People are opting to extend their homes rather than move house, new data from the first National Housing Construction Index has shown.
The figures from link2plans.com, a website that tracks every planning application in the country, were released last night.
It analyses planning applications, a measure of sentiment and potential future activity and commencement notices, a real time barometer of actual housing construction activity.

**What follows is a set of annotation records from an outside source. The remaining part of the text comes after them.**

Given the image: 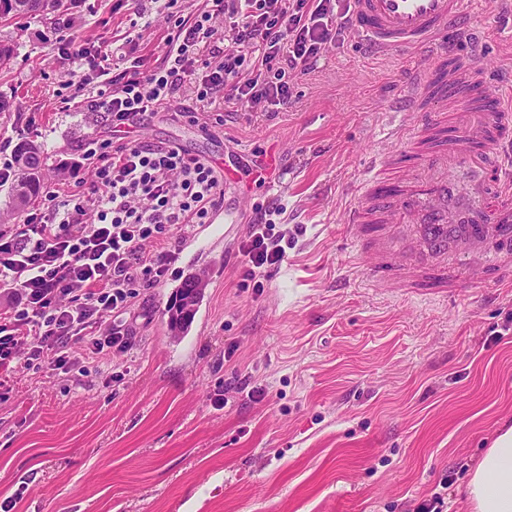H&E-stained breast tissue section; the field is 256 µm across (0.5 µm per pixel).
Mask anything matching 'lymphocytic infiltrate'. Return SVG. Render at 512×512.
Instances as JSON below:
<instances>
[{
    "label": "lymphocytic infiltrate",
    "instance_id": "lymphocytic-infiltrate-1",
    "mask_svg": "<svg viewBox=\"0 0 512 512\" xmlns=\"http://www.w3.org/2000/svg\"><path fill=\"white\" fill-rule=\"evenodd\" d=\"M352 10L353 0H212L211 9L178 21L156 68L141 70L133 58L111 91L88 102L87 111L110 115L112 139L86 147L90 164L70 174V194L49 190L43 212L0 229V288L15 293L0 312V367L20 358L30 369L68 373L131 350L117 318L139 289L164 281L183 236L224 202L215 162L176 142L140 141L133 118L164 111L184 88L195 101L241 112L262 103L287 109L292 80L343 39ZM221 17L222 47L214 38ZM53 41L71 63L67 85L83 79L92 57L109 58L107 45L92 51L68 33ZM284 211L271 201L250 224L240 249L247 280L259 281L293 248L274 221Z\"/></svg>",
    "mask_w": 512,
    "mask_h": 512
}]
</instances>
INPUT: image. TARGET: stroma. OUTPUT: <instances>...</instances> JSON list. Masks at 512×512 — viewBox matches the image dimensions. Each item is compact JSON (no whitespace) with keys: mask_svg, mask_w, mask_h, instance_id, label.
Returning a JSON list of instances; mask_svg holds the SVG:
<instances>
[{"mask_svg":"<svg viewBox=\"0 0 512 512\" xmlns=\"http://www.w3.org/2000/svg\"><path fill=\"white\" fill-rule=\"evenodd\" d=\"M135 24L122 0H78L16 38L0 94V159L19 138L51 156L45 187L84 164L89 140H108L107 113L65 110L97 99L96 76L63 86L58 31L81 42L131 45L161 63L173 24ZM482 63L512 81V18L500 4L464 18ZM420 50L382 54L346 38L292 85L288 109L203 108L176 95L170 111L136 116L142 141H178L224 164L261 163L274 177H241L225 210L239 221L204 245L182 247L159 285L119 322L133 341L86 374L1 369L0 507L11 512H417L443 492L444 512H469L471 463L512 426V283L473 277L458 296L364 280V254L342 217L383 115L394 108ZM204 112L194 122L192 113ZM280 199L287 259L262 288L242 287L240 245L258 207ZM204 273L195 319L172 335L166 309L181 282ZM224 391L215 408L216 389Z\"/></svg>","mask_w":512,"mask_h":512,"instance_id":"obj_1","label":"stroma"}]
</instances>
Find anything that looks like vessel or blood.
Instances as JSON below:
<instances>
[{
    "label": "vessel or blood",
    "mask_w": 512,
    "mask_h": 512,
    "mask_svg": "<svg viewBox=\"0 0 512 512\" xmlns=\"http://www.w3.org/2000/svg\"><path fill=\"white\" fill-rule=\"evenodd\" d=\"M483 0H355L351 29L379 52L421 48ZM451 96L460 112L442 118L433 100ZM414 124H398L392 136L420 147L416 164H400L392 152L374 153L364 168L367 187L345 219L351 246L365 245L368 277L400 287L452 292L465 277L449 270V252L487 254L484 277L500 282L512 258V84L491 81L477 56L435 54L415 70L405 94ZM455 131L447 147L425 148L431 131ZM506 158L484 160L490 145Z\"/></svg>",
    "instance_id": "b4317fda"
}]
</instances>
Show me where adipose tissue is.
I'll return each instance as SVG.
<instances>
[{
    "label": "adipose tissue",
    "mask_w": 512,
    "mask_h": 512,
    "mask_svg": "<svg viewBox=\"0 0 512 512\" xmlns=\"http://www.w3.org/2000/svg\"><path fill=\"white\" fill-rule=\"evenodd\" d=\"M467 494L473 512H512V427L473 466Z\"/></svg>",
    "instance_id": "adipose-tissue-1"
}]
</instances>
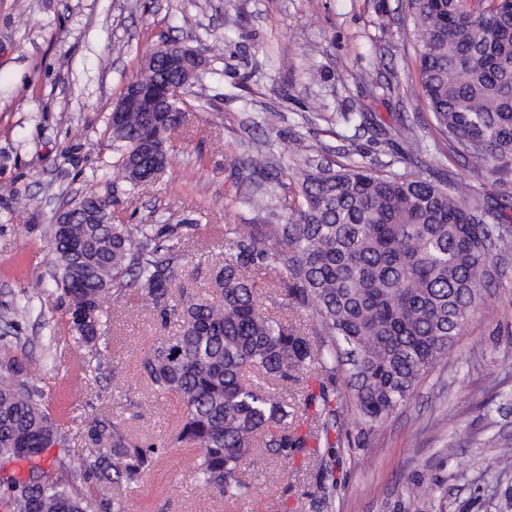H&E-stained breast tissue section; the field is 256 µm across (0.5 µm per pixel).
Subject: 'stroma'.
<instances>
[{"label": "stroma", "instance_id": "stroma-1", "mask_svg": "<svg viewBox=\"0 0 512 512\" xmlns=\"http://www.w3.org/2000/svg\"><path fill=\"white\" fill-rule=\"evenodd\" d=\"M405 0H0V347L14 336L54 337L55 362L40 344L30 382L43 389L79 450L83 419L112 412L140 443L169 441L183 406L156 397L141 360L174 324L133 293L111 303L114 373L87 392L69 389L83 350L68 341L65 304L51 275L47 231L67 204L109 195L119 224H193L179 269L182 284L211 297L213 271L237 250L224 232L236 224L286 223L301 203L288 144L302 140L331 163H392L402 139L380 129L421 127L424 101L407 95L417 78ZM202 50L208 66L187 95L186 122L171 133L161 177L132 186L102 171L112 158L108 118L144 58L161 40ZM364 108L372 130L343 114ZM277 113L275 125L264 122ZM271 153L269 176L251 174L255 150ZM444 170L472 199L512 195V162L475 173L447 158ZM439 366L371 433L360 434L352 406L320 462L300 454L257 455L245 499L224 501L195 482L197 450L170 449L140 480L137 512H512V468L485 470L476 457L512 455V254ZM39 289L32 311L11 306ZM267 313L312 335L311 310L293 308L279 282L266 286Z\"/></svg>", "mask_w": 512, "mask_h": 512}]
</instances>
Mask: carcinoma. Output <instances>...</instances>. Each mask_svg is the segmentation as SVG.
<instances>
[{"label": "carcinoma", "mask_w": 512, "mask_h": 512, "mask_svg": "<svg viewBox=\"0 0 512 512\" xmlns=\"http://www.w3.org/2000/svg\"><path fill=\"white\" fill-rule=\"evenodd\" d=\"M416 36L418 81L433 128L448 152L472 168L495 171L512 162V0L475 10L468 0H407ZM174 70L149 68L140 82L164 87ZM184 99L167 111L127 112L108 128L119 156L103 168L125 170L135 140L147 131L170 138L185 121ZM404 163L431 170L428 149L412 127ZM301 205L284 224L235 225L238 253L215 275V297L198 299L177 286L184 258L180 224H52V279L65 299L71 338L88 364L71 388L110 361L104 303L132 290L178 326L142 360L154 392L184 406L172 438L198 448L193 472L224 500L248 495L244 480L257 453L318 456L312 442L342 428L336 400L350 401L363 427L395 413L418 381L448 353L512 253L507 211L512 199L471 201L453 180L398 173L392 163L325 164L296 143ZM289 274L281 281L298 307L312 309L314 337L264 312L253 268ZM27 336L19 353L0 357V509L4 512H132L131 493L165 446L134 441L122 421L99 413L84 419V446L55 467L44 453L65 449L69 436L44 391L24 375ZM349 365L336 393V371ZM302 370L318 387L301 404L265 389L246 373L282 382ZM23 463L26 471L10 469Z\"/></svg>", "instance_id": "carcinoma-1"}]
</instances>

The figures show that for the first two months of the year planning applications have plummeted by 23%, from 2,245 to 1,718, and commencement notices are down 14%, from 806 to 691, on last year.
The index shows:
- Kilkenny experienced the largest fall in planning applications, down 58%, with Kildare, Mayo and Clare all down 43%;
- Counties Longford, Sligo and Leitrim showed slight increases;
- Monaghan experienced the largest fall in commencement notices where figures are down 73%, followed by Tipperary, down 48%, and Limerick, down 47%;
- Counties Cavan, Longford, Meath and Waterford showed the largest increases in commencement notices, with Dublin and Cork showing increases.
“For the first time, house extensions now make up the majority of projects commencing, which is very probably a reflection on the housing market where people are staying in their homes and modifying them, rather than seeking to move to a bigger house,” Link2Plans managing director Danny O’Shea said.
“The fact that housing extensions for the first time now make up the majority of planning applications and commencement notices is reflective of the collapse of multi-unit residential developments.”
He said the national variations in housing construction activity are significant.